───── Supplied entries
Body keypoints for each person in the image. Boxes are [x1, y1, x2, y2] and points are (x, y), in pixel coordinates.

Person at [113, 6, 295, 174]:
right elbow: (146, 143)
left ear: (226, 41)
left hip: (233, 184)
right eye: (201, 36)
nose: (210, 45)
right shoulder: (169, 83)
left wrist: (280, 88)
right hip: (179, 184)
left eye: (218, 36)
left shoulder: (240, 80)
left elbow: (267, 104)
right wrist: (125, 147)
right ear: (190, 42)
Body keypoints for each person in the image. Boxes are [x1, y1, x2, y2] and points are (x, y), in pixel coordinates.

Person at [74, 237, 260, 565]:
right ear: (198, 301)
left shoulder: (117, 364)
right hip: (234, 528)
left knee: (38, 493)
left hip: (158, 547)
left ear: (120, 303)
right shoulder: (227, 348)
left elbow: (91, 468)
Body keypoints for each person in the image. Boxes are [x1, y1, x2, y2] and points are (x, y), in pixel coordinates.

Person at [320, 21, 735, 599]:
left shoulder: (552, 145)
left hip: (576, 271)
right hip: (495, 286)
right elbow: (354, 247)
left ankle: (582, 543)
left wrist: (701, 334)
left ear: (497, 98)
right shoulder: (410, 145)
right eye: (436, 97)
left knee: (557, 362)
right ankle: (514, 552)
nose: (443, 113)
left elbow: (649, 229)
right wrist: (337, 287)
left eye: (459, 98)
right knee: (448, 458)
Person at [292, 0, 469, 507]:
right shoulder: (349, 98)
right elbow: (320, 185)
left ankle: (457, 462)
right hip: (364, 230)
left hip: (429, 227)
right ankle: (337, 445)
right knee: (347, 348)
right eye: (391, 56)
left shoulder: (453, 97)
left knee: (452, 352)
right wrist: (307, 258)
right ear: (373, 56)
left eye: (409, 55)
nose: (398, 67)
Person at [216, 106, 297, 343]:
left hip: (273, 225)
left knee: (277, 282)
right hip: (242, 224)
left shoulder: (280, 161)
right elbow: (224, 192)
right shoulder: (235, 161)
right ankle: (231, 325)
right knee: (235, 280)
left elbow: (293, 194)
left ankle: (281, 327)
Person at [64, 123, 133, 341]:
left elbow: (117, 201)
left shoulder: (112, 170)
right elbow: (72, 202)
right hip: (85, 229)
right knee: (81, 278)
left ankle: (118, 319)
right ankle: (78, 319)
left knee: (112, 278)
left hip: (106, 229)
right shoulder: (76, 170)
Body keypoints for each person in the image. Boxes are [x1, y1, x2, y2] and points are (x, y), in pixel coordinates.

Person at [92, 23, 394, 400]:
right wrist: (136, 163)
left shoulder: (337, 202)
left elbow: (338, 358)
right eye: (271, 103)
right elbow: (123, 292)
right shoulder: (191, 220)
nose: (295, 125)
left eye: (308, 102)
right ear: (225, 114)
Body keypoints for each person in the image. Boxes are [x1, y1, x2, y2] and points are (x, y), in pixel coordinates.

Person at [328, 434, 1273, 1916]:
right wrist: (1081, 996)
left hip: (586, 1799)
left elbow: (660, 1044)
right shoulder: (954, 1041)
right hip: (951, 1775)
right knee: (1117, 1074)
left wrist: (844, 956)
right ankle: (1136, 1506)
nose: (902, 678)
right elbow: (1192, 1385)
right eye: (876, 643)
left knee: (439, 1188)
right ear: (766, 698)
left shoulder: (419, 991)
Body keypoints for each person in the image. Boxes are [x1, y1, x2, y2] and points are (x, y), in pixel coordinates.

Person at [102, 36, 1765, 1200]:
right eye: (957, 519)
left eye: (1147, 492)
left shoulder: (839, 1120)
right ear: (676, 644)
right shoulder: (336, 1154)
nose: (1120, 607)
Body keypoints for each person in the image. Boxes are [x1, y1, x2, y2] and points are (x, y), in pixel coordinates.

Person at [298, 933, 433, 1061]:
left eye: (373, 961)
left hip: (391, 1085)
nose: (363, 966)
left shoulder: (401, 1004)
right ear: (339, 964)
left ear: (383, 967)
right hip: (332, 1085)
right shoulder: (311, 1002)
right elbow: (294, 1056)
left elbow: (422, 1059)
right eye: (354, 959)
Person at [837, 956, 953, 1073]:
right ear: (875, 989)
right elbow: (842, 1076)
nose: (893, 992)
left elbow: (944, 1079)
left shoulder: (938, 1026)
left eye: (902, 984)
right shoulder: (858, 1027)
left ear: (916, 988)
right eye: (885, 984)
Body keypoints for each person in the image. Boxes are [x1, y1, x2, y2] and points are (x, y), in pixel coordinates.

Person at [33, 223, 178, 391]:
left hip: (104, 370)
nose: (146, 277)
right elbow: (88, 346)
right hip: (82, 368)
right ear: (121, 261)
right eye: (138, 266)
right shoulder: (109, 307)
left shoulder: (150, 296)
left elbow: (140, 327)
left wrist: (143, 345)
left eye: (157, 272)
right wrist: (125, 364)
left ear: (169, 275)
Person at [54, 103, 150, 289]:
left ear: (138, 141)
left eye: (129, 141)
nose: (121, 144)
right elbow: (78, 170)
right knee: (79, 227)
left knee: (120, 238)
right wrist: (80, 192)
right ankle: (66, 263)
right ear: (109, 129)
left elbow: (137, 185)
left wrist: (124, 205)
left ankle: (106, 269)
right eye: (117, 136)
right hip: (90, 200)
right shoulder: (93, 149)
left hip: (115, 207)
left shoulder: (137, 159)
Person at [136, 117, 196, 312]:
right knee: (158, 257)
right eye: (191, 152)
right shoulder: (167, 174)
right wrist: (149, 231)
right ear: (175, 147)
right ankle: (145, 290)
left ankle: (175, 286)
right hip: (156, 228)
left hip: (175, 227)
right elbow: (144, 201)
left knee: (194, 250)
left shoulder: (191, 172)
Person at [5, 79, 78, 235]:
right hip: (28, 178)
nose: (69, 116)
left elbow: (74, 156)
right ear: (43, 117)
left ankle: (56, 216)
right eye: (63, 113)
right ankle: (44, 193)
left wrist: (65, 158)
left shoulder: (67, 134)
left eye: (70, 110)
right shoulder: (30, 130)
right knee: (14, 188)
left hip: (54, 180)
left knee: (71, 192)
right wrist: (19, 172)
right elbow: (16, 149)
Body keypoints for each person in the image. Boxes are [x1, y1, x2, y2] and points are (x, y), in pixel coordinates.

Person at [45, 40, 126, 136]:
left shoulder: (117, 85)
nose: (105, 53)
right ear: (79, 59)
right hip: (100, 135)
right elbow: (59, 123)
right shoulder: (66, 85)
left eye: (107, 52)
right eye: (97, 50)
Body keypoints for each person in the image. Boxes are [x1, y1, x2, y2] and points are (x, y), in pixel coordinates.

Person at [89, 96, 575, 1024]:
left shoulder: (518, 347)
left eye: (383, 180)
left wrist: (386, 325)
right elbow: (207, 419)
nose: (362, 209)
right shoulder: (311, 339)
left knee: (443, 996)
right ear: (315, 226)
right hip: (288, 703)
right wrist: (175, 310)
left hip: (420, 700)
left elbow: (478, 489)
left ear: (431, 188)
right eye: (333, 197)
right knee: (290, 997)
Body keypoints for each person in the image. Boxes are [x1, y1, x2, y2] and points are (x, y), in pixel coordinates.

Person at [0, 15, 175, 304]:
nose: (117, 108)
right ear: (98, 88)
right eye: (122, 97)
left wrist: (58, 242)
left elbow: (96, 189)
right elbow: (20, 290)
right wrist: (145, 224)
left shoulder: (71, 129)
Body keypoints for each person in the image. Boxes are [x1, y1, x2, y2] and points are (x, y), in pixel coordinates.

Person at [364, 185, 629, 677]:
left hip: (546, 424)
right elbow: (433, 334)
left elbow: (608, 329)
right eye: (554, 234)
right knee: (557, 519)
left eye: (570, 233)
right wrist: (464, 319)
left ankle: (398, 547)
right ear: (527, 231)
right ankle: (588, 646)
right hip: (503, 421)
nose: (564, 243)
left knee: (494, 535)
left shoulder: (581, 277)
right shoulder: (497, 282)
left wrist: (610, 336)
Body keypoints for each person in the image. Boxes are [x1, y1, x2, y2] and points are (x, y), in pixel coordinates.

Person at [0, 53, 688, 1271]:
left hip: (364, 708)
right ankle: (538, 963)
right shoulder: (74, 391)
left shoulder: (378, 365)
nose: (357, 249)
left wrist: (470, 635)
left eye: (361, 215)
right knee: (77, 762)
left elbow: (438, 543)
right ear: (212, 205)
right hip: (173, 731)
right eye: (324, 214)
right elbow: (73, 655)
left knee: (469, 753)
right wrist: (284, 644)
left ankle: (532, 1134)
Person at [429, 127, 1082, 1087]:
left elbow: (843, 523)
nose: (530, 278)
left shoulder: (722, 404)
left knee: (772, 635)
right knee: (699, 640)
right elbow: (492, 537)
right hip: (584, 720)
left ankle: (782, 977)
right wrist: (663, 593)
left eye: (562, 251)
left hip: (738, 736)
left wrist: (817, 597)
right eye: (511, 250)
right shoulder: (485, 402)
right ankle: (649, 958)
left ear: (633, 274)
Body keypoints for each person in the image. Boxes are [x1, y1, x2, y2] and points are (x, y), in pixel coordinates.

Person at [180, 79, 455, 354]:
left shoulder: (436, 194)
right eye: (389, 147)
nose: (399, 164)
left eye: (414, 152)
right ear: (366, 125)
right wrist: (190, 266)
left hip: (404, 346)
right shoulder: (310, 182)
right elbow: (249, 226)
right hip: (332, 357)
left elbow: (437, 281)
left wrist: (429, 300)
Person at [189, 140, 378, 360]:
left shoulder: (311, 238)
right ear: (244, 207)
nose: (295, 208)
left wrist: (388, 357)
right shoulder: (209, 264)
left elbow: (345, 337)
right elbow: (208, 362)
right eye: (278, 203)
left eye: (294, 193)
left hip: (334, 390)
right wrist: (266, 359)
──────────
= Brief =
Copy the lines of the data above exactly as written, beginning with the line containing "left shoulder: (378, 365)" and ending with the line containing "left ear: (633, 274)", and leave out all other lines.

= Finished task =
left shoulder: (378, 365)
nose: (357, 249)
left wrist: (470, 635)
left eye: (361, 215)
right knee: (77, 762)
left elbow: (438, 543)
right ear: (212, 205)
right hip: (173, 731)
right eye: (324, 214)
right elbow: (73, 655)
left knee: (469, 753)
right wrist: (284, 644)
left ankle: (532, 1134)
Person at [429, 127, 1082, 1087]:
left elbow: (843, 523)
nose: (530, 278)
left shoulder: (722, 404)
left knee: (772, 635)
right knee: (699, 640)
right elbow: (492, 537)
right hip: (584, 720)
left ankle: (782, 977)
right wrist: (663, 593)
left eye: (562, 251)
left hip: (738, 736)
left wrist: (817, 597)
right eye: (511, 250)
right shoulder: (485, 402)
right ankle: (649, 958)
left ear: (633, 274)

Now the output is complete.